>> start Input material
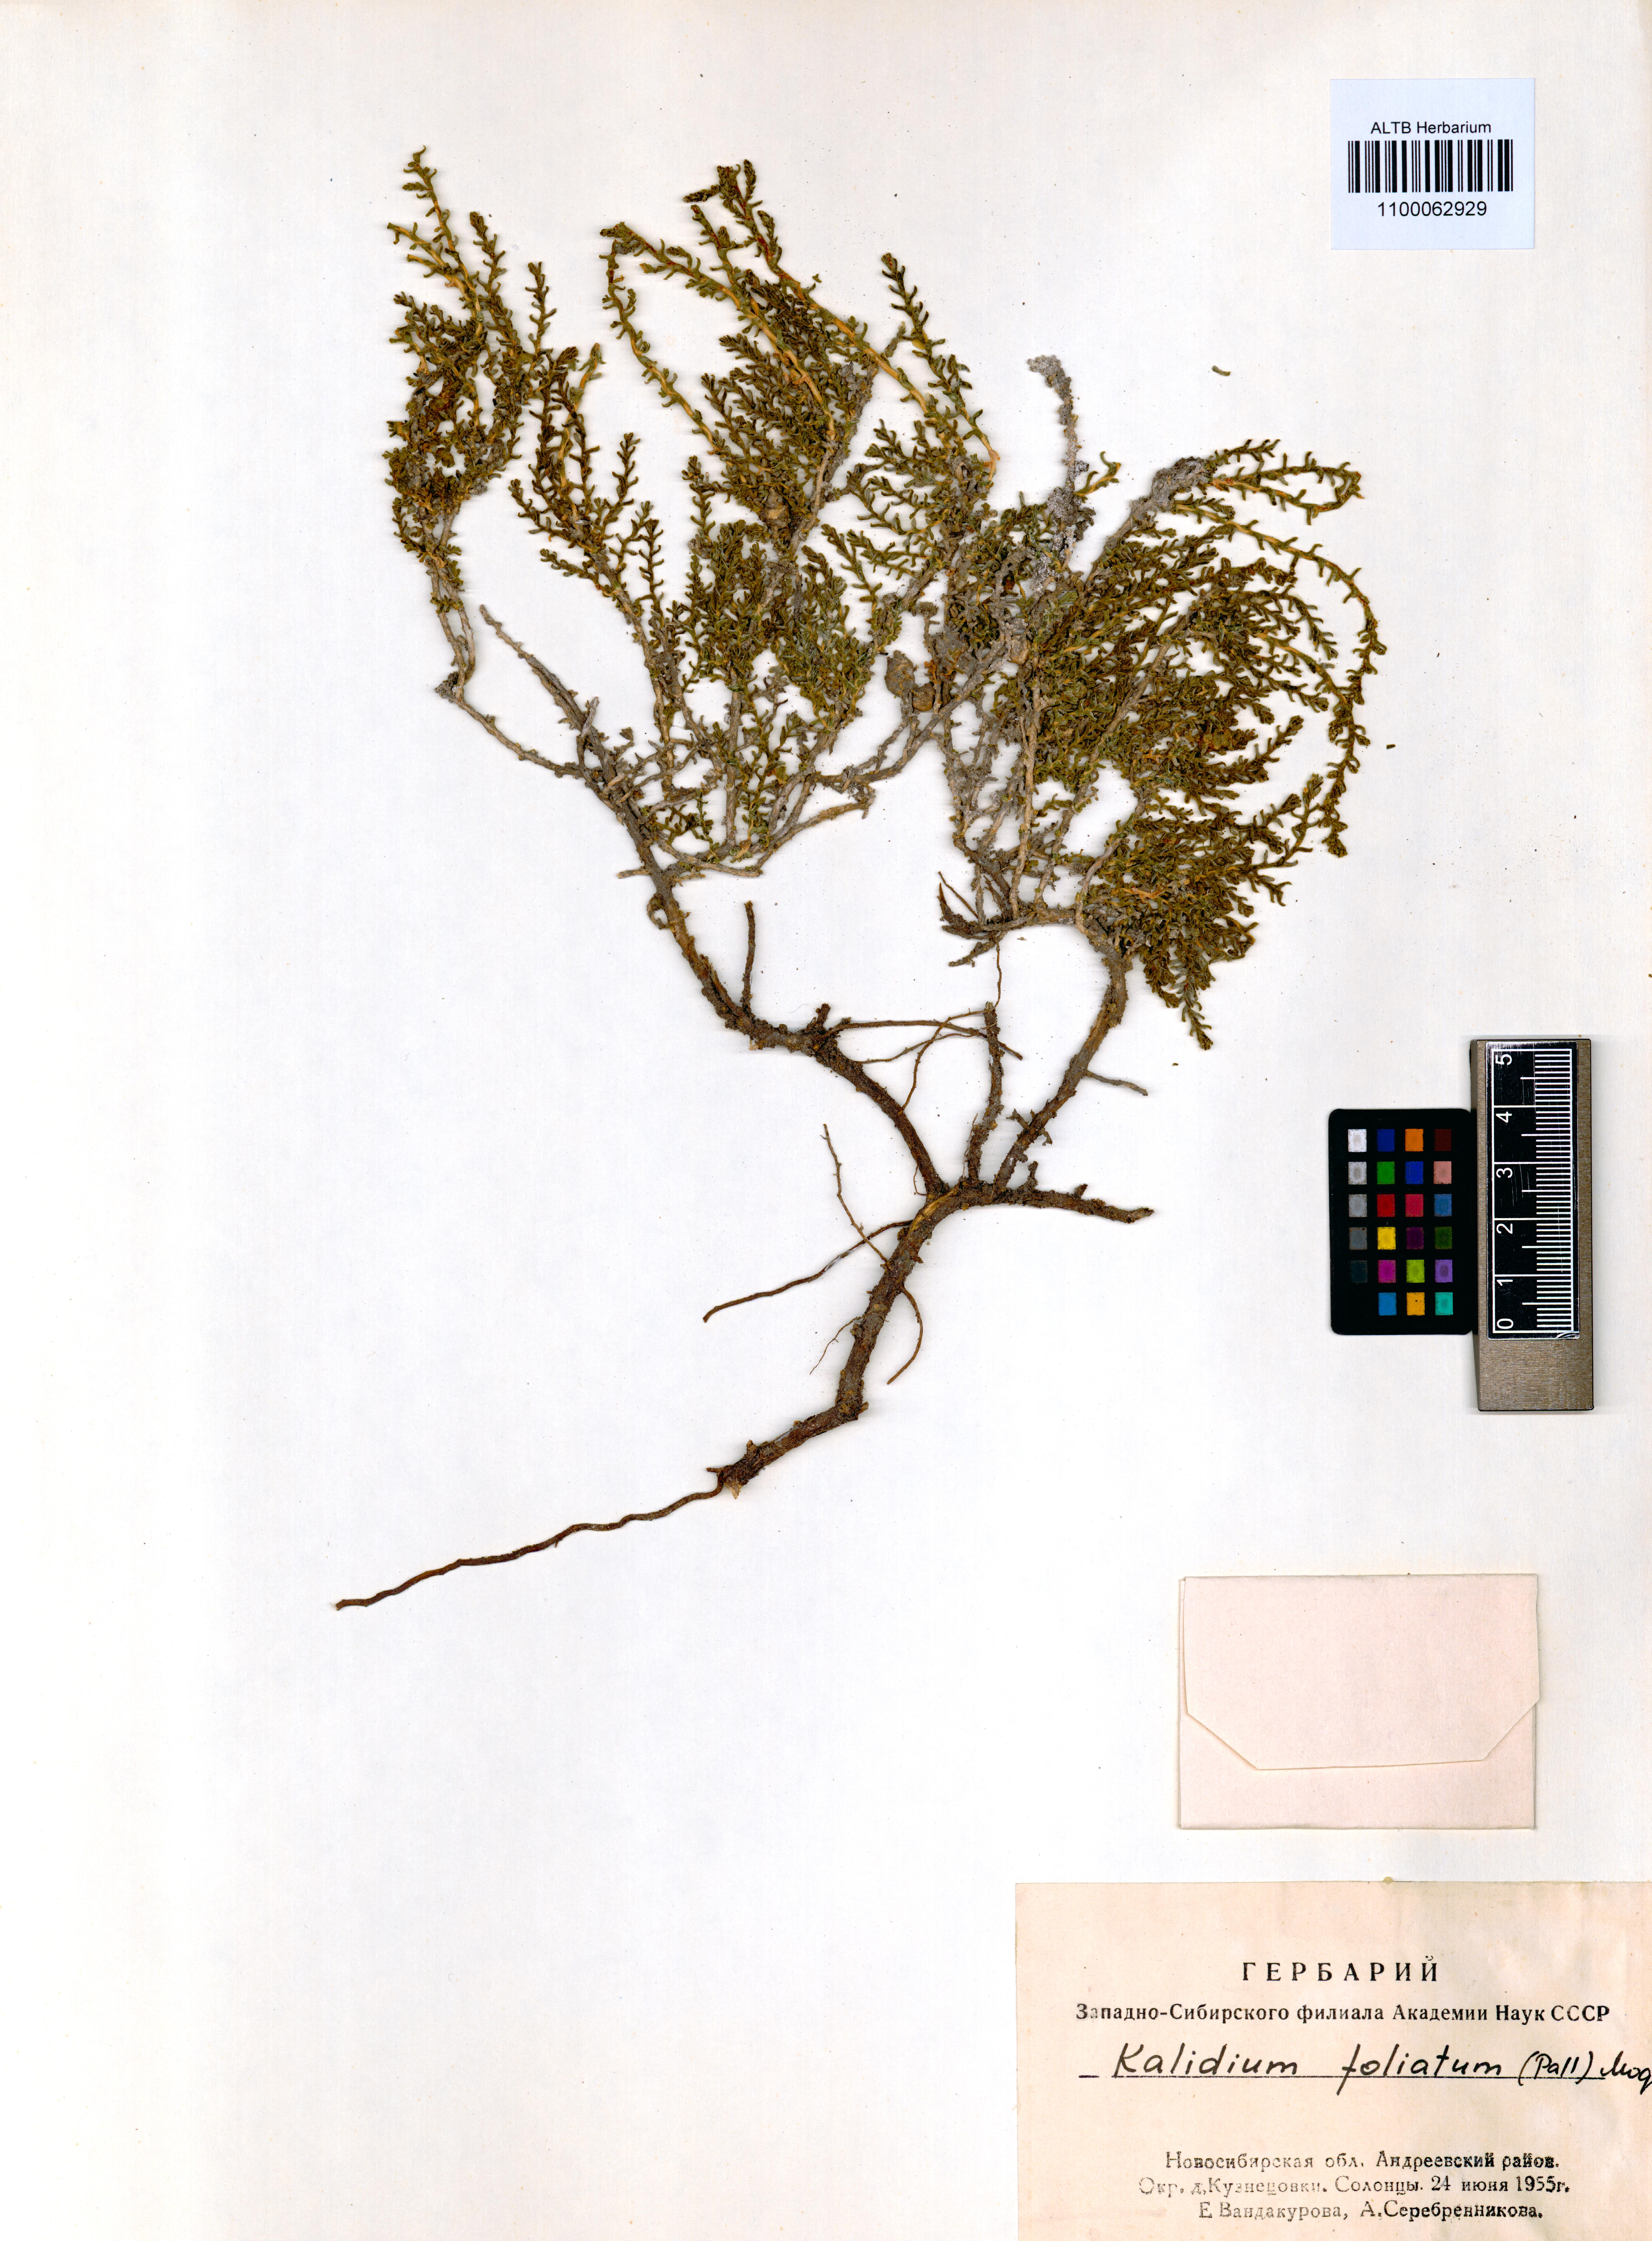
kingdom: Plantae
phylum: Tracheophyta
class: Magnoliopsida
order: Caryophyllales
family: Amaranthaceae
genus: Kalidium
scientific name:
>> end Input material
● **Aim**:
Edit the items above so that "scientific name" reads "binomial name" and everything else stays the same. Leave out the pictures.

● **Output of the task**:
kingdom: Plantae
phylum: Tracheophyta
class: Magnoliopsida
order: Caryophyllales
family: Amaranthaceae
genus: Kalidium
binomial name:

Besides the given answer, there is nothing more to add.